Several design invariants enforce correctness for unattended runs:

  • Real diff over self-report: Supervisor._real_files_changed() uses git diff --name-only HEAD to measure actual file changes. The agent-reported files_changed field is only used as a fallback when git is unavailable. This prevents Codex from resetting the no-progress counter by lying about changes.
  • Verification-gated completion: When all tasks self-report done, the supervisor runs a final verification pass before declaring COMPLETED. If verification fails, the last task is reopened and the loop continues.
  • Verification output in prompt: The last failed verification's stdout/stderr (up to 1500 chars each) is injected into the next iteration's prompt under ## Last Verification Output (FAILED), giving Codex precise error context.
  • Verification timeout: VerificationConfig.timeout_seconds (default 300) is enforced per command via subprocess.run(timeout=...).

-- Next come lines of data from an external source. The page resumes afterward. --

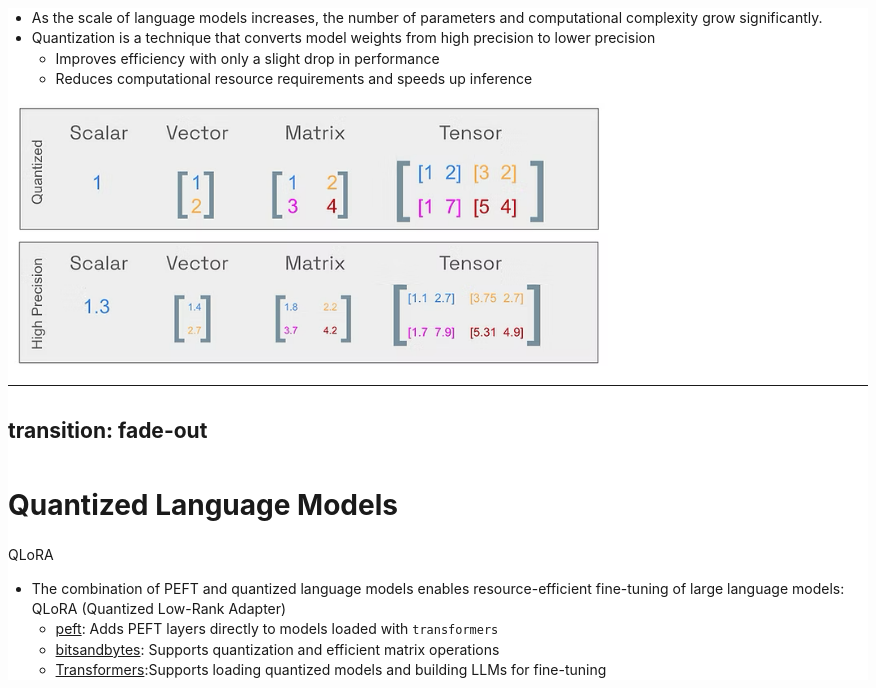<v-clicks depth="2">

- As the scale of language models increases, the number of parameters and computational complexity grow significantly.
- Quantization is a technique that converts model weights from high precision to lower precision
    - Improves efficiency with only a slight drop in performance
    - Reduces computational resource requirements and speeds up inference
</v-clicks> 

<div class="flex justify-center">
  <img src="./image/quantan.png" alt="ネットワーク図" width="600" />
</div>

</div>

---
transition: fade-out
---

# Quantized Language Models

QLoRA

<v-clicks depth="2">

- The combination of PEFT and quantized language models enables resource-efficient fine-tuning of large language models: QLoRA (Quantized Low-Rank Adapter)
    - [peft](https://github.com/huggingface/peft): Adds PEFT layers directly to models loaded with ```transformers```
    - [bitsandbytes](https://github.com/bitsandbytes-foundation/bitsandbytes): Supports quantization and efficient matrix operations
    - [Transformers](https://github.com/huggingface/transformers):Supports loading quantized models and building LLMs for fine-tuning

</v-clicks>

Timed-out commands are recorded with timed_out: True and count as failures.
  • Iteration heartbeat thread: When heartbeat_path is provided, run_flow._run_supervisor_with_heartbeat() starts a daemon thread that writes the heartbeat every 60 seconds throughout supervisor.run(). This prevents the watchdog (stale threshold: 300 s) from misreading a long codex exec call (up to 1800 s) as a dead process.
  • Worktree persistence: worktree_path and worktree_branch are stored in state.json meta. Subsequent run_project() calls reuse the same worktree branch instead of creating a new one, preserving code changes across --retry-blocked cycles.
  • Transient error classification: Supervisor._is_transient_runner_error() detects network timeouts, rate limits, and kill signals. Transient errors get backoff-and-retry without incrementing consecutive_runner_failures or consecutive_task_failures.
  • Task-level circuit breaker: When a single task fails max_consecutive_task_failures times (default 5) consecutively, it is marked blocked and the loop continues to the next task instead of halting the entire run.
  • Task dependencies: Task markdown files can declare <!-- depends_on: 001-foo, 002-bar --> (HTML comment anywhere) or depends_on: in YAML frontmatter. _select_task() skips any task whose dependencies are not yet done.

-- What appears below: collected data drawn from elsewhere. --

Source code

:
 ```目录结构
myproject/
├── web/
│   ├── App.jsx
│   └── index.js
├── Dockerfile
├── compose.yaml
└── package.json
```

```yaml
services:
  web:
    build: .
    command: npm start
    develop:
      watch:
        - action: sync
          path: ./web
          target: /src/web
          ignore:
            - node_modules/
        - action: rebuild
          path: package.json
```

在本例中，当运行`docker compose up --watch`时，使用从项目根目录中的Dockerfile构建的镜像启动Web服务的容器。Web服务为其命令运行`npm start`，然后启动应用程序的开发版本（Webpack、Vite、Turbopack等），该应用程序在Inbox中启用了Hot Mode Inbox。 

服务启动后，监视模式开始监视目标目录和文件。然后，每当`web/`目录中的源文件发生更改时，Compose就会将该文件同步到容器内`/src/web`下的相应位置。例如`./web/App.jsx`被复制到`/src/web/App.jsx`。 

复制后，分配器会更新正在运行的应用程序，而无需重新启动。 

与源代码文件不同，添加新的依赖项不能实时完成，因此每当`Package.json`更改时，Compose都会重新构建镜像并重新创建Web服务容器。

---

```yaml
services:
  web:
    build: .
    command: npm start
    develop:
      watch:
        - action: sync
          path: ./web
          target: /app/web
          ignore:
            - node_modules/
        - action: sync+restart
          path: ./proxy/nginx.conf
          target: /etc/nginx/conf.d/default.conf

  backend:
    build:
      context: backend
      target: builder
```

New config fields (added after initial release)

  • execution.max_consecutive_task_failures (default 5): task-level circuit breaker threshold. When a single task fails this many times consecutively (runner or verification failures), it is marked blocked and skipped; the next pending task is promoted to ready and the loop continues.
  • execution.max_consecutive_task_failures = 0: disables the task-level circuit breaker.
  • verification.timeout_seconds (default 300): per-command timeout for verification commands. Timed-out commands are recorded with timed_out: true and count as failures.

Skill

skills/codex-loop/SKILL.md is a Codex skill definition. Reference docs are in skills/codex-loop/references/. This is separate from the Python implementation and describes when/how Codex itself should invoke codex-loop.